- **EXERCISES**
**a)** Using the excerpt on privy construction, explain in one to three sentences why impervious materials are recommended for the riser.
**b)** Carry on the excerpt on privy construction from the point where it stops.

- **EXCERPT TO READ**

- Floor and Riser: Impervious materials, such as concrete, are believed to be most suitable for the floor and riser. Because privy units are commonly used as urinals, the use of impervious materials for risers is desirable in the interest of cleanliness. In cold climates, wood treated with a preservative, such as creosote, has been found to be durable and to reduce the problem of condensation. Therefore, in some sections of the country, wood may be used if approved by the Local or State Health Authority.
- Seat and Lid: Both seat and lid should be hinged to permit raising. Material used in construction should be light in weight, but durable. Seats should be comfortable. Lids shall be self-closing. Two (2) objections to self-closing seat lids are: Discomfort from the lid resting on the upper portion of the user’s back and contact of the oftentimes soiled or frost-covered bottom surface of the lid with the user’s clothing. A seat lid has been devised which overcomes these objections. This lid is raised to a vertical position by lifting it from the rear, so that the top surface of the lid is against the user, rather than the bottom surface that is normally exposed to the pit.
- Vent: Venting practices differ in many parts of the United States, because of differences in climatic conditions. In some States, particularly those in the South, vents have been omitted entirely and results from this practice appear to be satisfactory. Vents may pass vertically from either the pit or the riser, through the roof or directly through the wall near the floor. The vertical vent from pit or riser may lead to a horizontal vent passing through both walls or diagonally across a corner of the building. In all cases, vents are screened. Galvanized, steel-wire screens dipped in paint, copper screens, and bronze screens are used. Nearly all designs employ a screen with 6 (six) meshes to the centimeter (sixteen (16) meshes to the inch). Hardware cloth is used to cover the outside entrance to vents to prevent entrance of large objects that would clog the vent. It is stated by some authorities that venting serves no useful purpose and that vents should be eliminated from earth-pit privies. Satisfactory recommendations with respect to vents can be made only after certain technical problems have been solved. The most important of these is the moisture condensation problem due to the temperature difference between the pit and the superstructure. The use of a cold wall, to condense moisture within the pit, has been suggested. In view of the uncertain value of venting, no recommendations are offered.

- **EXCERPTED DATA**
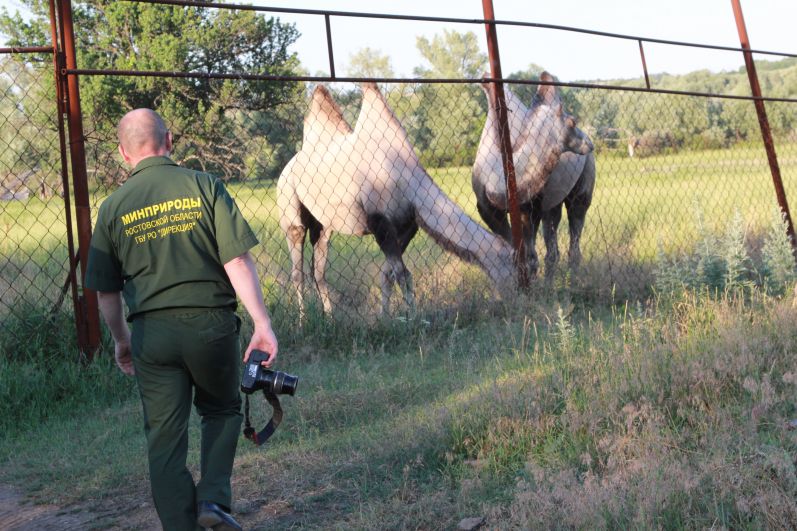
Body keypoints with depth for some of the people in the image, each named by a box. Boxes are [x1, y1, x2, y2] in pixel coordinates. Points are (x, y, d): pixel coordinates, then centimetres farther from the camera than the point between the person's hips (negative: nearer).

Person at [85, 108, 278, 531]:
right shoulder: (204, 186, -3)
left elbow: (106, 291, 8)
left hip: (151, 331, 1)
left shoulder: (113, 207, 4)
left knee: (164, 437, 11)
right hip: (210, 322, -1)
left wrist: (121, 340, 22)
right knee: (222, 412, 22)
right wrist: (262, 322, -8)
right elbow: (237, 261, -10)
==
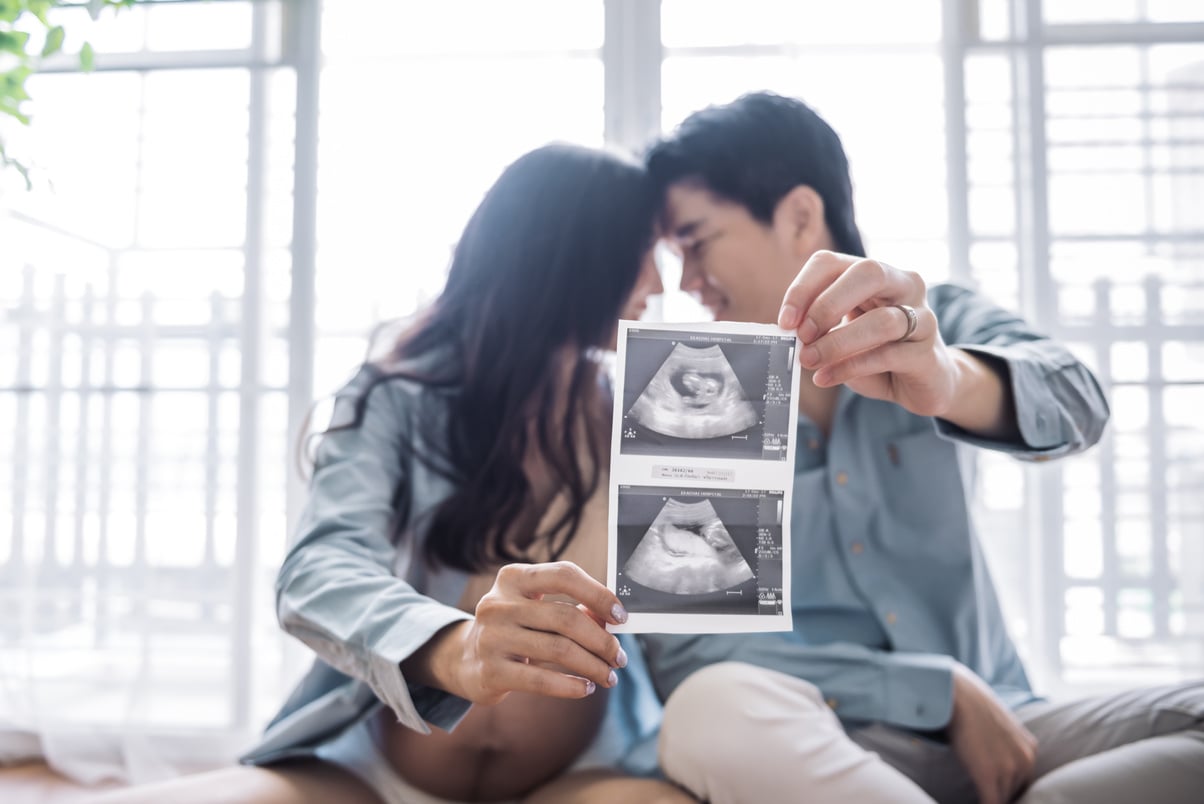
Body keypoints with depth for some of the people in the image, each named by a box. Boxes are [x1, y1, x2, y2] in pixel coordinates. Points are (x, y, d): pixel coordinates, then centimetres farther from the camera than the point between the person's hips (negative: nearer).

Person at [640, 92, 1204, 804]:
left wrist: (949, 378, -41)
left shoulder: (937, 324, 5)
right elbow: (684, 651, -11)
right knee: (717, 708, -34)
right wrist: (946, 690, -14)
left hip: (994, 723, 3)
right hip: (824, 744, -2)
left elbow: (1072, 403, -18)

- **ANSWERS BELOW**
**a)** Privy units are often used as urinals, so impervious materials are desirable for risers to keep them clean.

**b)**
- Superstructure: Privy structures are standardized to some extent. The majority are 1.2 meters by 1.2 meters (4 x 4 feet) in plan, with a height of 2 meters (6.5 feet) in front, and 1.8 meters (5.5 feet) at the rear. A roof with a 1-to-4 slope is commonly used. The building should be constructed of substantial material, painted for resistance to weather and fastened solidly to the floor slab. Proper roof overhang should be provided to dispatch rainwater from the roof away from the mound. The roof should be constructed of watertight materials, such as wood, composition shingles, or metal. Achieving ventilation of the building by omitting siding beneath the roof is common, except in cold climates, where the siding is usually perforated. Windows are sometimes used in the northern latitudes. Provision of coat hooks is desirable.
- Defects in Earth-Pit Privies: The following shall be considered defects in pit-toilet installations:
- Evidence of caving around the edges of the pit;
- Signs of overflow, or other evidence that the pit is full;
- Seat covers broken, open. or not self-closing;
- Broken, perforated, or unscreened vent pipe;
- Uncleanliness of any kind in the toilet building;
- Toilet room opening directly into milkhouse; and
- Evidence of light entering the pit, except through the seat when the seat cover is raised.